Endlich schlank – Hilft Kavitation beim Fettabbau?

Waage und Maßband
©Pixabay/TeroVesalainen
Ist das denn die Wirklichkeit! Abnehmen ohne schweißtreibende Workouts in Fitnessstudios. Ohne den Verzicht auf Süßes, Herzhaftes, auf Kohlenhydrate und ungesättigte Fettsäuren. Geht das?

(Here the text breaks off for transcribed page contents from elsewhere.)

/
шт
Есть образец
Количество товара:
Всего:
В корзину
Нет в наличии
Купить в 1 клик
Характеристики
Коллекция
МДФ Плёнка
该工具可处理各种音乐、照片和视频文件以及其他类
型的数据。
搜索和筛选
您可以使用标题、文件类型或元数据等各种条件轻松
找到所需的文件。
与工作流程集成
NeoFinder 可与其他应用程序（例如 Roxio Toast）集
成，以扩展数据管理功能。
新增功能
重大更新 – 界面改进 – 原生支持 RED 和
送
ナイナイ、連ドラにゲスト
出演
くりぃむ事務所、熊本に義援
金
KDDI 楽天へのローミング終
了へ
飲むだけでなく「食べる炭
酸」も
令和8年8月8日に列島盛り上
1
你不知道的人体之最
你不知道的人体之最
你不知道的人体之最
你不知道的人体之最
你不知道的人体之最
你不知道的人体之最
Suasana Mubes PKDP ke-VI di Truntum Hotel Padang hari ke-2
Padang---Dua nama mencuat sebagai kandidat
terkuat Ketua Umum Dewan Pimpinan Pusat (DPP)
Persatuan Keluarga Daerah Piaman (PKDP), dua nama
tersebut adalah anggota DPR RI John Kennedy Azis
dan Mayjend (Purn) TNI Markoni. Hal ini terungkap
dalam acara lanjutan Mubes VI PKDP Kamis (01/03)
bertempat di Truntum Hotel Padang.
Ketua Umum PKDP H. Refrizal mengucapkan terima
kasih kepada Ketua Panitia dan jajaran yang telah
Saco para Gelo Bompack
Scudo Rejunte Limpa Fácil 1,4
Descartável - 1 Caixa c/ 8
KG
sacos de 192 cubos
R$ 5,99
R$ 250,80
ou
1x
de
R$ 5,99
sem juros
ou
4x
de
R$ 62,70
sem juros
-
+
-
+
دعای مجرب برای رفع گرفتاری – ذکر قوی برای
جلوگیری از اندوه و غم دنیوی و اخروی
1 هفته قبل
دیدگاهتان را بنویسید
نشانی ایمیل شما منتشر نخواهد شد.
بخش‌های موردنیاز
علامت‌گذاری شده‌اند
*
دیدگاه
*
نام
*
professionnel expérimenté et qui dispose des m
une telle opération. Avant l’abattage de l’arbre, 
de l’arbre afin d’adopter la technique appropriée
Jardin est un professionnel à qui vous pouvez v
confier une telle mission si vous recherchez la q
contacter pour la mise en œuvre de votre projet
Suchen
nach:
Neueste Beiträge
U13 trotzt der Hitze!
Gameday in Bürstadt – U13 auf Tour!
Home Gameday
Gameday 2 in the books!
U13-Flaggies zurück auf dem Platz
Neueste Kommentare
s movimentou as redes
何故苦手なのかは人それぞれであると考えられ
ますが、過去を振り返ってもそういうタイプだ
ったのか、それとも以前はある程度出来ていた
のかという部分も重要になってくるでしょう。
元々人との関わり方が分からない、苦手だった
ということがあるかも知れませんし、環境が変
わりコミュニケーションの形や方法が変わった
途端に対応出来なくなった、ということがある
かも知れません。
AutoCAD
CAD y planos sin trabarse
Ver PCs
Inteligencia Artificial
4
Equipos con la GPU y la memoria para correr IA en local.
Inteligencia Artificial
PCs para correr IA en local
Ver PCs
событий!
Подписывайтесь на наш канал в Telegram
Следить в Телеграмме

Alternativen zum klassischen Gewicht verlieren durch viel Sport und wenig Essen gab es in der jüngeren Vergangenheit en masse. Und wer hat nicht schon mit ihnen geliebäugelt? Wie die Deutsche Gesellschaft für Ernährung e.V. in ihrem Bericht 2016 resümierte, sind 59 Prozent der Männer und 37 Prozent der Frauen hierzulande übergewichtig. Am Ende eines Arbeitslebens schnellen die Zahlen sogar nach oben. Mit dem Eintritt in die Rente tragen 74,2 Prozent der Männer zu viel Gewicht mit sich herum. Bei den Frauen sind es 56,3 Prozent.
Meist aber erwiesen sich die alternativen Abnehm-Methoden als wirkungslos. Oft teuer. Manchmal gesundheitsgefährdend. Seit geraumer Weile ist nun ein neues Wundermittel auf dem Markt. Es nennt sich Kavitation (englisch: cavitation), beschreibt eine technische Methode und stellt in Aussicht, ungeliebte Fettpölsterchen im Nu zum Schmelzen bringen zu können. Und zwar mit Hilfe von Ultraschallwellen, die Fettzellen schonend platzen lassen.
Eine Behandlung dauert ca. 40 Minuten. Sie kostet um die 140 Euro. Ärzte bieten sie an. Kosmetikstudios auch. Überall ist die Methode gleich – und auch das Versprechen, unsere Figurprobleme im Liegen lösen zu können. Nicht vollständig, aber doch sichtbar. Drei bis fünf Zentimeter weniger Umfang an Oberschenkeln oder Hüften sei mit Kavitation möglich, heißt es.
Ist dieses Versprechen vollmundig? Oder seriös? Geht das, schlank werden mit Ultraschall? Sunny Magazin beantwortet alle wichtigen Fragen zum Thema Kavitation. Wie ein wirksamer Fettabbau durch Ultraschallwellen theoretisch funktioniert. Wie in der Praxis. Ob es Nebenwirkungen gibt. Ob es Schmerzen verursacht. Was Kavitation kostet. Und schließlich: Was sie bringt.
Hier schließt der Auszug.